Reputation: 12743
Django default admin authentication module disallows use of the \
char in usernames. How can I make it accept it?
It looks like it's possible to edit contrib/auth/models.py
's username field's validator, but that won't do because it requires a change to django's base code.
Upvotes: 1
Views: 2845
Reputation: 7616
You can use custom regex validators and a custom user model in order to achieve this.
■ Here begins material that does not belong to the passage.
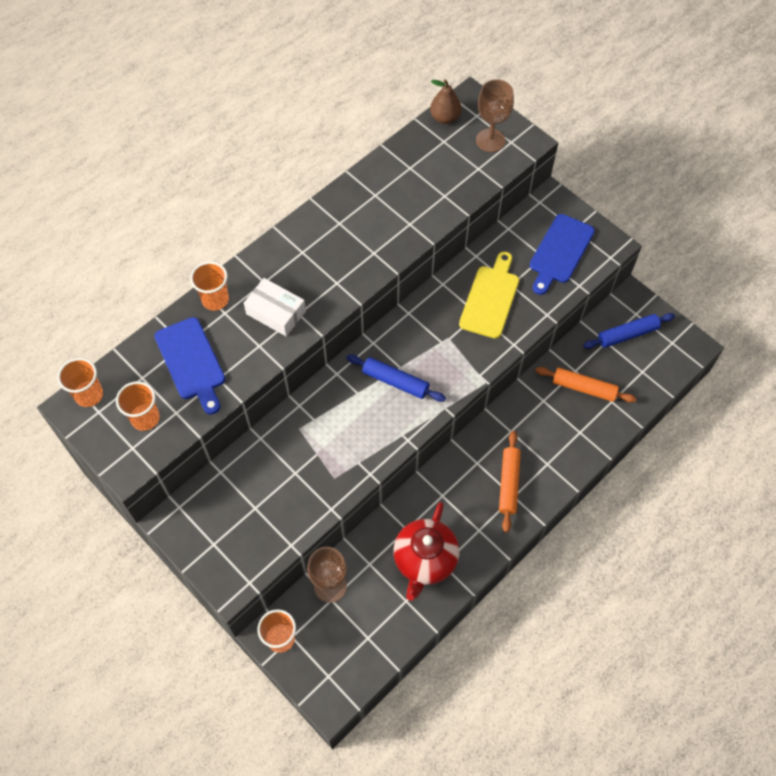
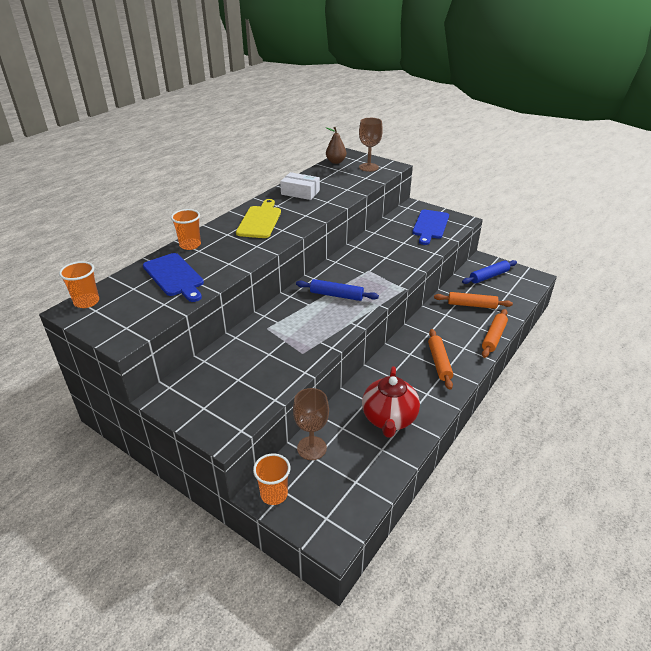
camera: 10 degrees left, 25 degrees down
orange cup [116,381,160,431] -> none
white box [244,278,306,337] -> white box moved to [280,172,320,200]
yellow cutting board [459,252,519,339] -> yellow cutting board moved to [236,199,281,238]
none -> orange rolling pin [482,309,508,358]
Be sure to set USERNAME_FIELD
and REQUIRED_FIELDS
in your model definition and AUTH_USER_MODEL
in your settings.
custom_userprofile_app.models.py
from django.contrib.auth.models import AbstractBaseUser, PermissionsMixin
class User(AbstractBaseUser, PermissionsMixin):
username = models.CharField(_('username'), max_length=30, unique=True,
help_text=_('Required. 30 characters or fewer.'),
validators=[
validators.RegexValidator(r'^(.*)$',
_('Enter a valid username. '
'This value may contain any characters', 'invalid'),
validators.MinLengthValidator(5, 'Username must be at least 5 characters'),
],
error_messages={
'unique': _("A user with that username already exists."),
})
# The rest of your fields, etc
USERNAME_FIELD = 'username'
REQUIRED_FIELDS = ['email','first_name','last_name']
settings.py
AUTH_USER_MODEL = 'custom_userprofile_app.User'
Upvotes: 3
Reputation: 8250
You can override django's default User model and then edit the regex validator. You are just required to create a child class of base user model and then define a setting for that.